▶ _ACTIVITY_
Examine the records and identify each line that includes the string "piena". Copy those lines.

▶ _EXERCISE DATA_
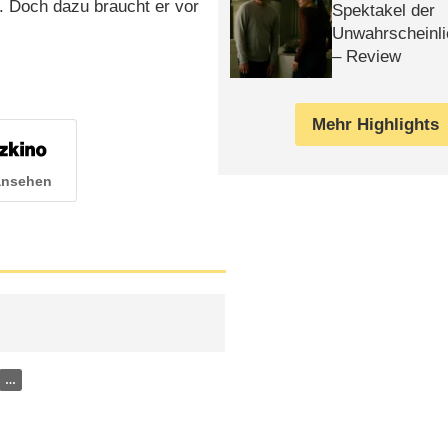
. Doch dazu braucht er vor
Spektakel der
Unwahrscheinli
– Review
Mehr Highlights
 ansehen
…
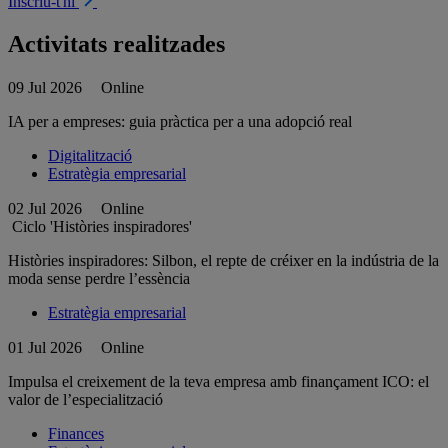
Inscriu-t'hi
Activitats realitzades
09 Jul 2026
Online
IA per a empreses: guia pràctica per a una adopció real
Digitalització
Estratègia empresarial
02 Jul 2026
Online
Ciclo 'Històries inspiradores'
Històries inspiradores: Silbon, el repte de créixer en la indústria de la
moda sense perdre l’essència
Estratègia empresarial
01 Jul 2026
Online
Impulsa el creixement de la teva empresa amb finançament ICO: el
valor de l’especialització
Finances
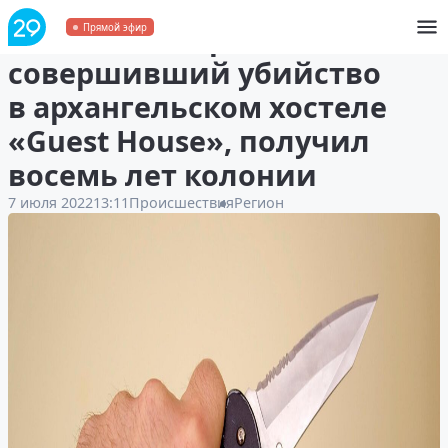
Житель Самары,
Прямой эфир
совершивший убийство
в архангельском хостеле
«Guest House», получил
восемь лет колонии
7 июля 2022
13:11
Происшествия
Регион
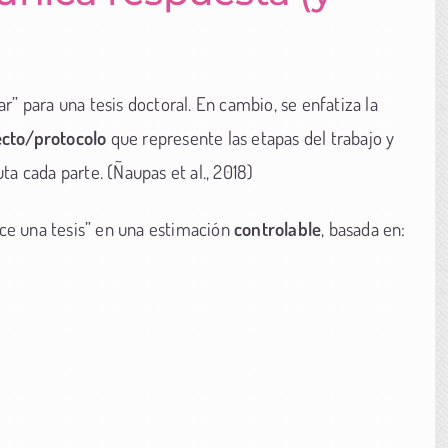
r” para una tesis doctoral. En cambio, se enfatiza la
cto/protocolo
que represente las etapas del trabajo y
ta cada parte. (Ñaupas et al., 2018)
ce una tesis” en una estimación
controlable
, basada en:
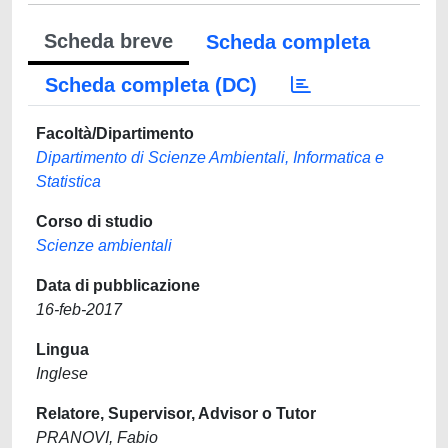
Scheda breve
Scheda completa
Scheda completa (DC)
Facoltà/Dipartimento
Dipartimento di Scienze Ambientali, Informatica e
Statistica
Corso di studio
Scienze ambientali
Data di pubblicazione
16-feb-2017
Lingua
Inglese
Relatore, Supervisor, Advisor o Tutor
PRANOVI, Fabio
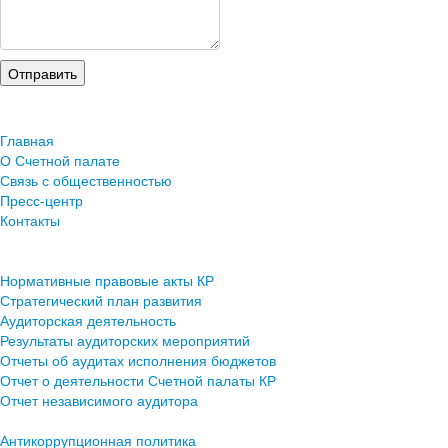
Главная
О Счетной палате
Связь с общественностью
Пресс-центр
Контакты
Нормативные правовые акты КР
Стратегический план развития
Аудиторская деятельность
Результаты аудиторских мероприятий
Отчеты об аудитах исполнения бюджетов
Отчет о деятельности Счетной палаты КР
Отчет независимого аудитора
Антикоррупционная политика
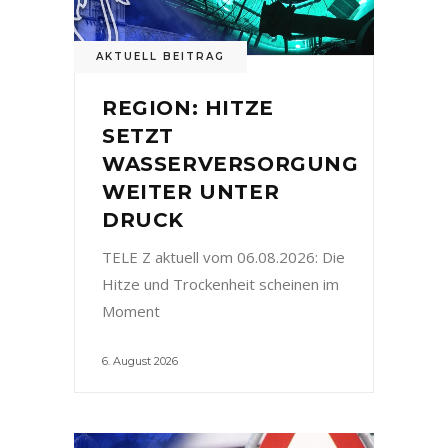
AKTUELL BEITRAG
REGION: HITZE
SETZT
WASSERVERSORGUNG
WEITER UNTER
DRUCK
TELE Z aktuell vom 06.08.2026: Die
Hitze und Trockenheit scheinen im
Moment
6. August 2026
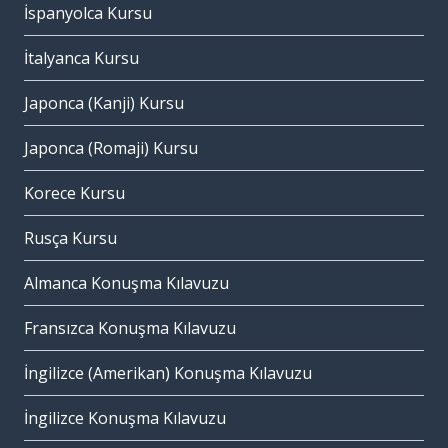
İspanyolca Kursu
İtalyanca Kursu
Japonca (Kanji) Kursu
Japonca (Romaji) Kursu
Korece Kursu
Rusça Kursu
Almanca Konuşma Kılavuzu
Fransızca Konuşma Kılavuzu
İngilizce (Amerikan) Konuşma Kılavuzu
İngilizce Konuşma Kılavuzu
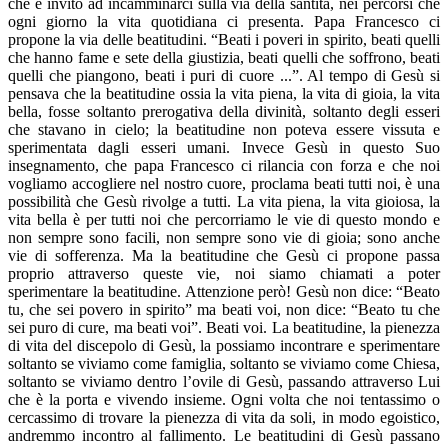
che è invito ad incamminarci sulla via della santità, nei percorsi che
ogni giorno la vita quotidiana ci presenta. Papa Francesco ci
propone la via delle beatitudini. “Beati i poveri in spirito, beati quelli
che hanno fame e sete della giustizia, beati quelli che soffrono, beati
quelli che piangono, beati i puri di cuore ...”. Al tempo di Gesù si
pensava che la beatitudine ossia la vita piena, la vita di gioia, la vita
bella, fosse soltanto prerogativa della divinità, soltanto degli esseri
che stavano in cielo; la beatitudine non poteva essere vissuta e
sperimentata dagli esseri umani. Invece Gesù in questo Suo
insegnamento, che papa Francesco ci rilancia con forza e che noi
vogliamo accogliere nel nostro cuore, proclama beati tutti noi, è una
possibilità che Gesù rivolge a tutti. La vita piena, la vita gioiosa, la
vita bella è per tutti noi che percorriamo le vie di questo mondo e
non sempre sono facili, non sempre sono vie di gioia; sono anche
vie di sofferenza. Ma la beatitudine che Gesù ci propone passa
proprio attraverso queste vie, noi siamo chiamati a poter
sperimentare la beatitudine. Attenzione però! Gesù non dice: “Beato
tu, che sei povero in spirito” ma beati voi, non dice: “Beato tu che
sei puro di cure, ma beati voi”. Beati voi. La beatitudine, la pienezza
di vita del discepolo di Gesù, la possiamo incontrare e sperimentare
soltanto se viviamo come famiglia, soltanto se viviamo come Chiesa,
soltanto se viviamo dentro l’ovile di Gesù, passando attraverso Lui
che è la porta e vivendo insieme. Ogni volta che noi tentassimo o
cercassimo di trovare la pienezza di vita da soli, in modo egoistico,
andremmo incontro al fallimento. Le beatitudini di Gesù passano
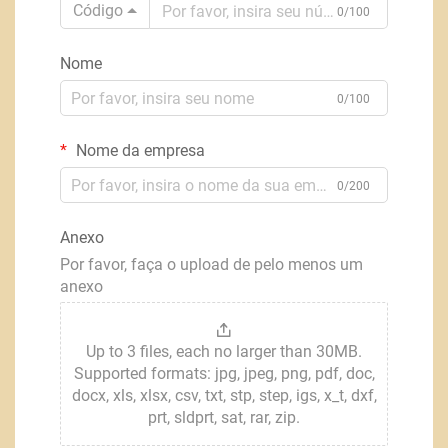
Código
0/100
Nome
0/100
Nome da empresa
0/200
Anexo
Por favor, faça o upload de pelo menos um
anexo
Up to 3 files, each no larger than 30MB.
Supported formats: jpg, jpeg, png, pdf, doc,
docx, xls, xlsx, csv, txt, stp, step, igs, x_t, dxf,
prt, sldprt, sat, rar, zip.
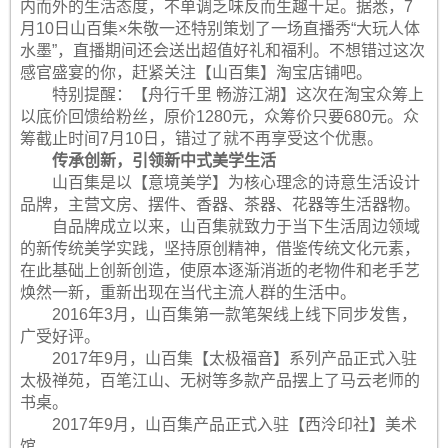
内而外的生活态度，不单调乏味反而生趣十足。据悉，7
月10日山百集×朱敬一还特别策划了一场直播秀“大玩人体
水墨”，直播期间还会送出超值好礼和福利。不想错过这次
感官盛宴的你，赶紧关注【山百集】淘宝店铺吧。
特别提醒：【舟行千里 畅游江湖】这次在淘宝众筹上
以底价回馈给粉丝，原价1280元，众筹价只要680元。众
筹截止时间7月10日，错过了就不再享受这个优惠。
传承创新，引领新中式美学生活
山百集是以【意境美学】为核心理念的诗意生活设计
品牌，主营文房、摆件、香器、茶器、花器等生活器物。
自品牌成立以来，山百集就致力于当下生活周边领域
的新传统美学实践，坚持原创精神，借鉴传统文化元素，
在此基础上创新创造，使原本逐渐消逝的老物件和老手艺
焕然一新，重新出现在当代主流人群的生活中。
2016年3月，山百集第一款笔架线上线下同步发售，
广受好评。
2017年9月，山百集【太极福音】系列产品正式入驻
太极禅苑，百笔江山、无树等多款产品摆上了马云老师的
书桌。
2017年9月，山百集产品正式入驻【西泠印社】美术
馆。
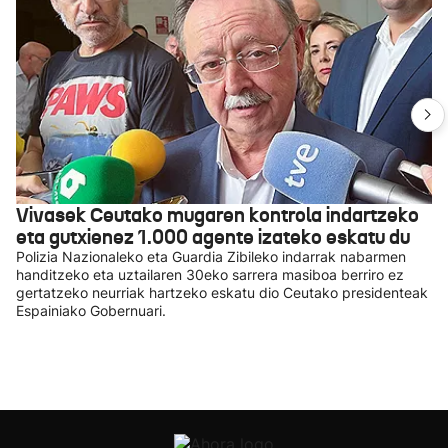
Vivasek Ceutako mugaren kontrola indartzeko
eta gutxienez 1.000 agente izateko eskatu du
Polizia Nazionaleko eta Guardia Zibileko indarrak nabarmen
handitzeko eta uztailaren 30eko sarrera masiboa berriro ez
gertatzeko neurriak hartzeko eskatu dio Ceutako presidenteak
Espainiako Gobernuari.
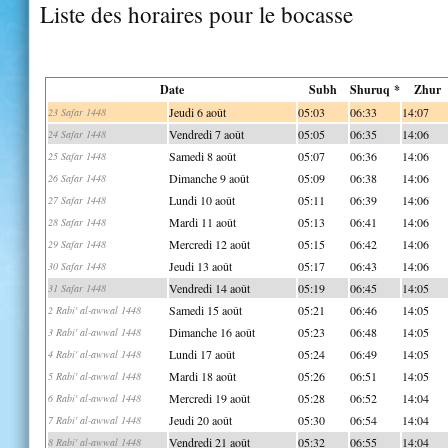
Liste des horaires pour le bocasse
Date
Subh
Shuruq *
Zhur
Jeudi 6 août
05:03
06:33
14:07
23 Safar 1448
Vendredi 7 août
05:05
06:35
14:06
24 Safar 1448
Samedi 8 août
05:07
06:36
14:06
25 Safar 1448
Dimanche 9 août
05:09
06:38
14:06
26 Safar 1448
Lundi 10 août
05:11
06:39
14:06
27 Safar 1448
Mardi 11 août
05:13
06:41
14:06
28 Safar 1448
Mercredi 12 août
05:15
06:42
14:06
29 Safar 1448
Jeudi 13 août
05:17
06:43
14:06
30 Safar 1448
Vendredi 14 août
05:19
06:45
14:05
31 Safar 1448
Samedi 15 août
05:21
06:46
14:05
2 Rabi' al-awwal 1448
Dimanche 16 août
05:23
06:48
14:05
3 Rabi' al-awwal 1448
Lundi 17 août
05:24
06:49
14:05
4 Rabi' al-awwal 1448
Mardi 18 août
05:26
06:51
14:05
5 Rabi' al-awwal 1448
Mercredi 19 août
05:28
06:52
14:04
6 Rabi' al-awwal 1448
Jeudi 20 août
05:30
06:54
14:04
7 Rabi' al-awwal 1448
Vendredi 21 août
05:32
06:55
14:04
8 Rabi' al-awwal 1448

▶ _EXPECTED ANSWER_
pensava che la beatitudine ossia la vita piena, la vita di gioia, la vita
possibilità che Gesù rivolge a tutti. La vita piena, la vita gioiosa, la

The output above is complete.